# [The problem]
Could you restate the data word for word and drop the pictures?

# [Data records]
────────────────────

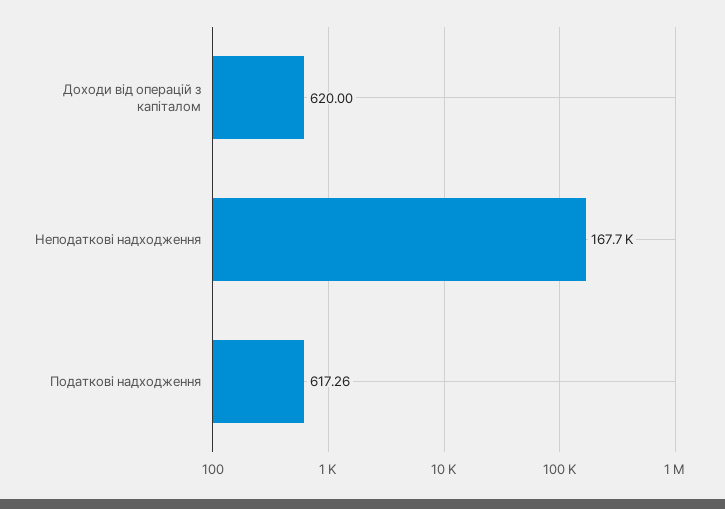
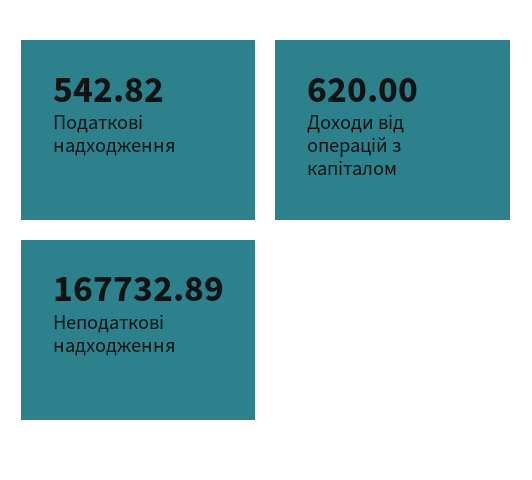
Податкові надходження: 617.26 -> 542.82

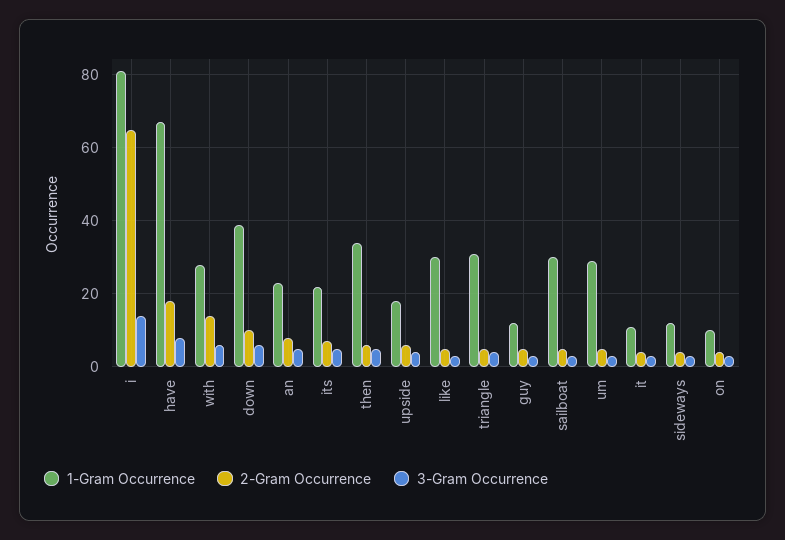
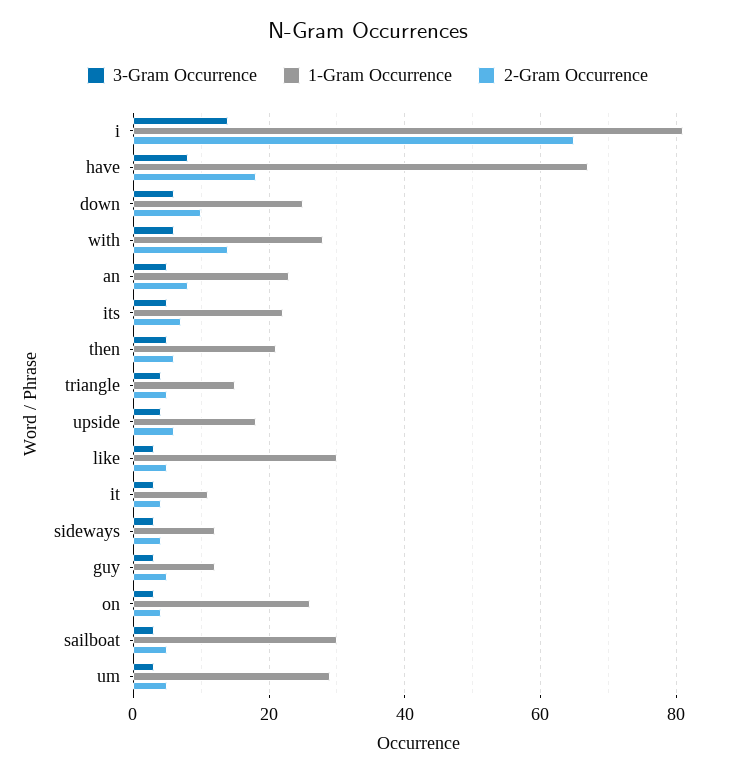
1-Gram Occurrence, down: 40 -> 25
1-Gram Occurrence, then: 35 -> 20
1-Gram Occurrence, triangle: 30 -> 15
1-Gram Occurrence, on: 10 -> 25

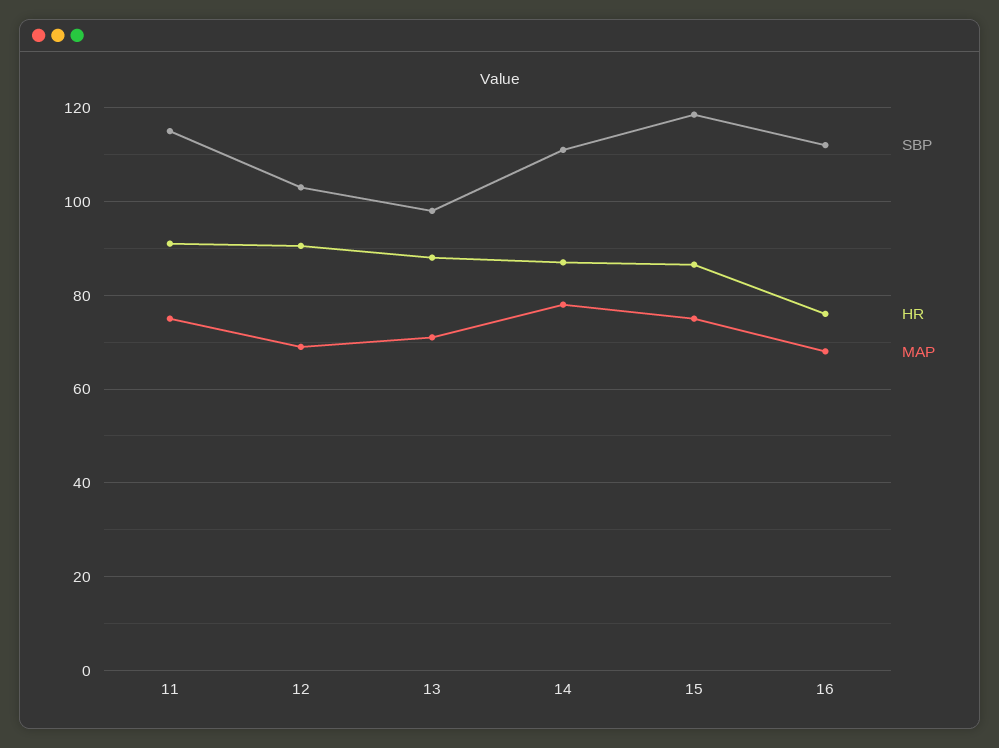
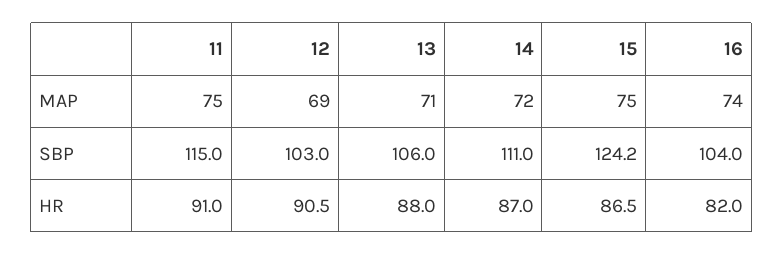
SBP, 13: 98 -> 106
MAP, 14: 78 -> 72
SBP, 15: 118 -> 124.2
SBP, 16: 112 -> 104
HR, 16: 76 -> 82
MAP, 16: 68 -> 74

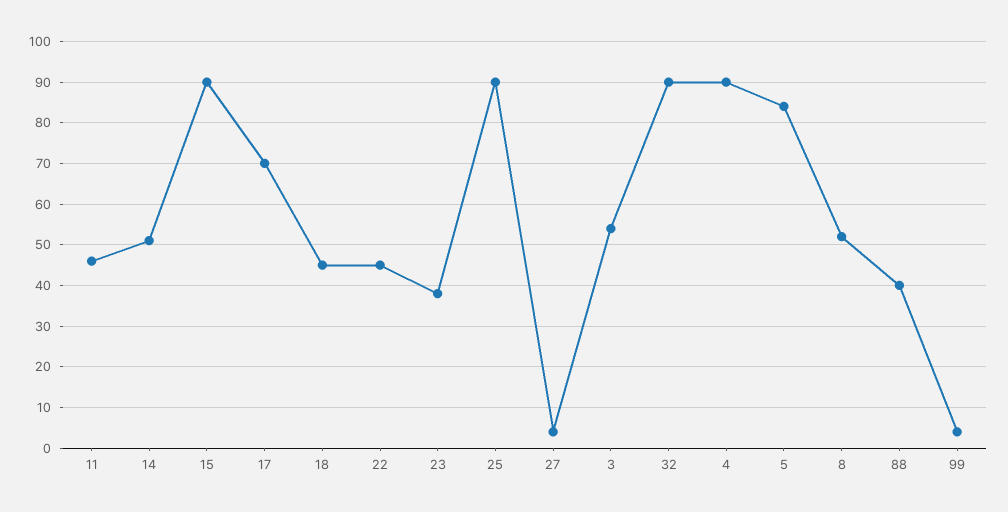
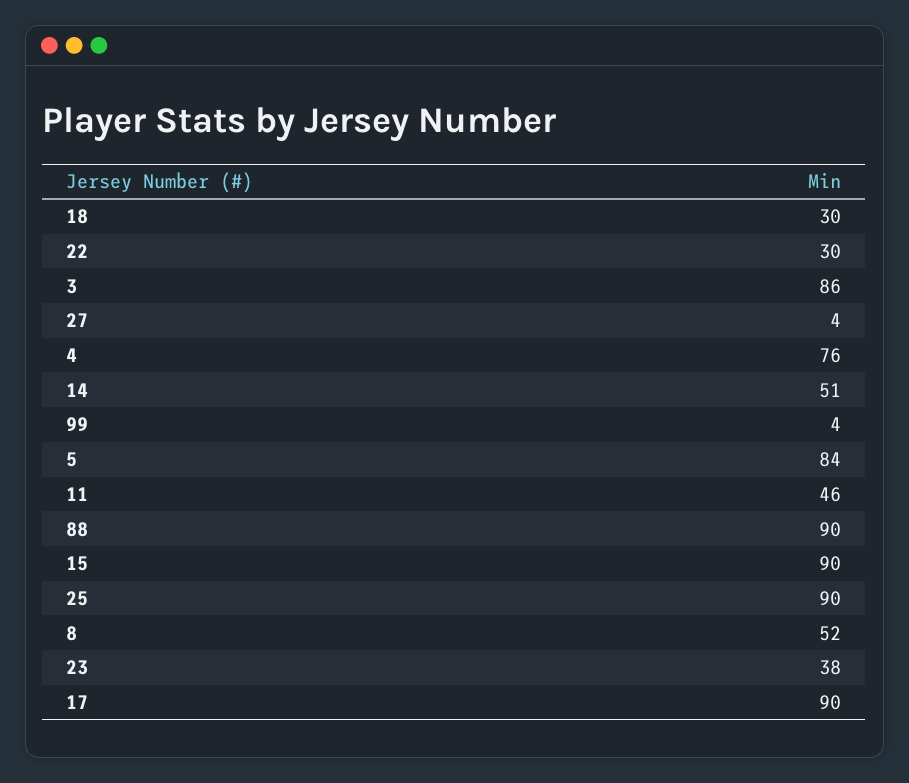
17: 70 -> 90
18: 45 -> 30
22: 45 -> 30
3: 55 -> 86
32: 90 -> none
4: 90 -> 76
88: 40 -> 90

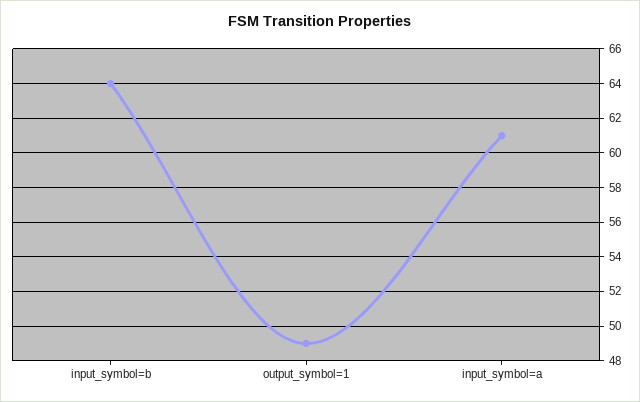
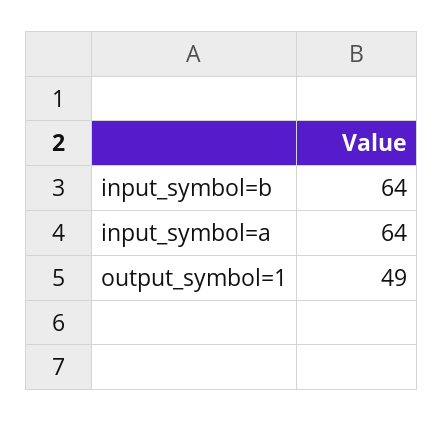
input_symbol=a: 61 -> 64

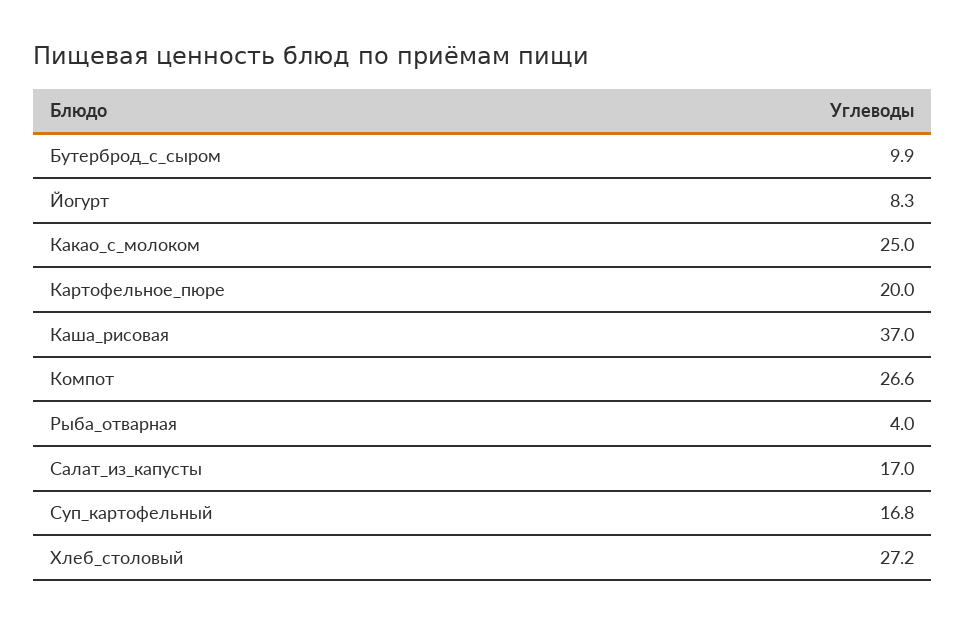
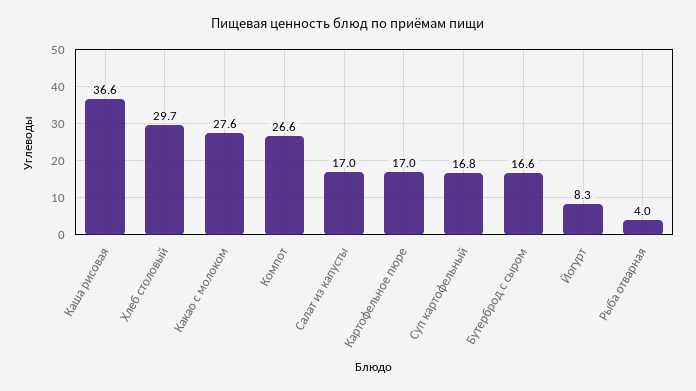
Бутерброд_с_сыром: 9.9 -> 16.6
Какао_с_молоком: 25 -> 27.6
Картофельное_пюре: 20 -> 17
Каша_рисовая: 37 -> 36.6
Хлеб_столовый: 27.2 -> 29.7

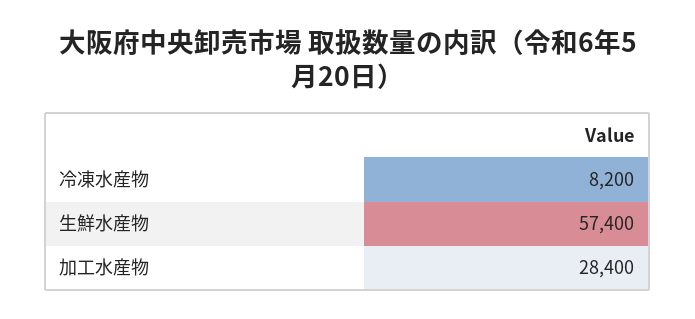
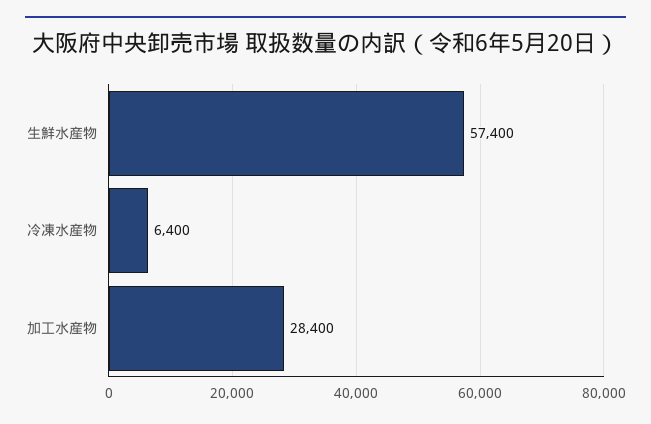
冷凍水産物: 8200 -> 6400

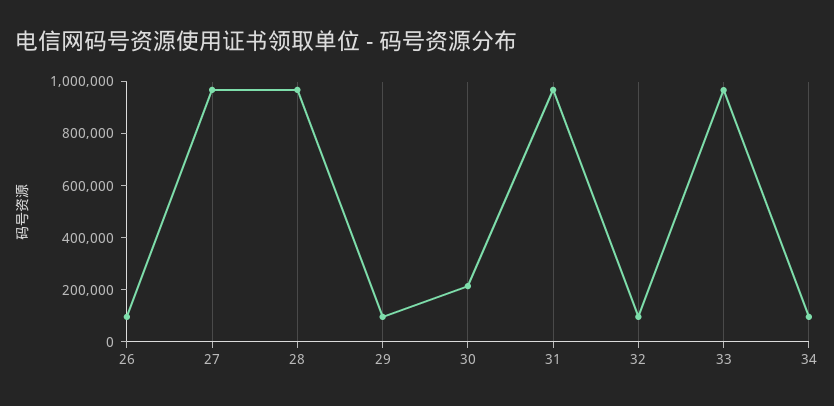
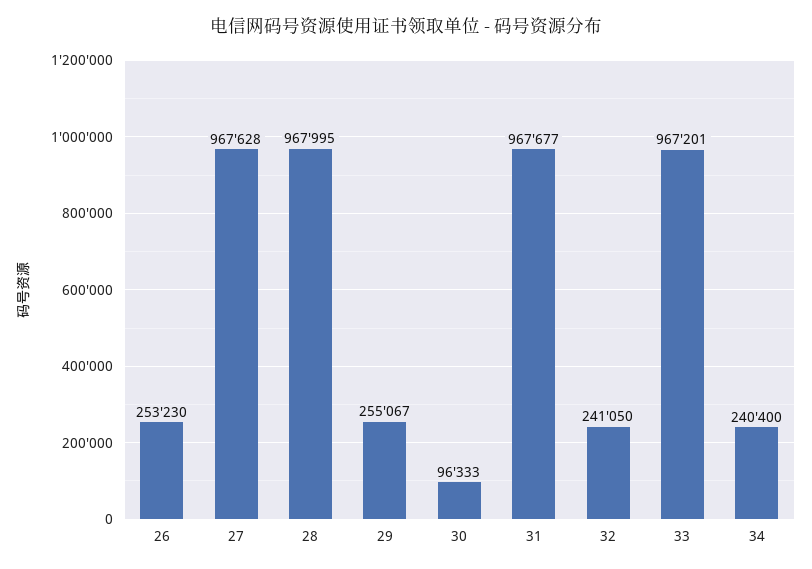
26: 100000 -> 253230
29: 100000 -> 255067
30: 200000 -> 96333
32: 100000 -> 241050
34: 100000 -> 240400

────────────────────

# [Answer box]
Податкові надходження: 617.26 -> 542.82

1-Gram Occurrence, down: 40 -> 25
1-Gram Occurrence, then: 35 -> 20
1-Gram Occurrence, triangle: 30 -> 15
1-Gram Occurrence, on: 10 -> 25

SBP, 13: 98 -> 106
MAP, 14: 78 -> 72
SBP, 15: 118 -> 124.2
SBP, 16: 112 -> 104
HR, 16: 76 -> 82
MAP, 16: 68 -> 74

17: 70 -> 90
18: 45 -> 30
22: 45 -> 30
3: 55 -> 86
32: 90 -> none
4: 90 -> 76
88: 40 -> 90

input_symbol=a: 61 -> 64

Бутерброд_с_сыром: 9.9 -> 16.6
Какао_с_молоком: 25 -> 27.6
Картофельное_пюре: 20 -> 17
Каша_рисовая: 37 -> 36.6
Хлеб_столовый: 27.2 -> 29.7

冷凍水産物: 8200 -> 6400

26: 100000 -> 253230
29: 100000 -> 255067
30: 200000 -> 96333
32: 100000 -> 241050
34: 100000 -> 240400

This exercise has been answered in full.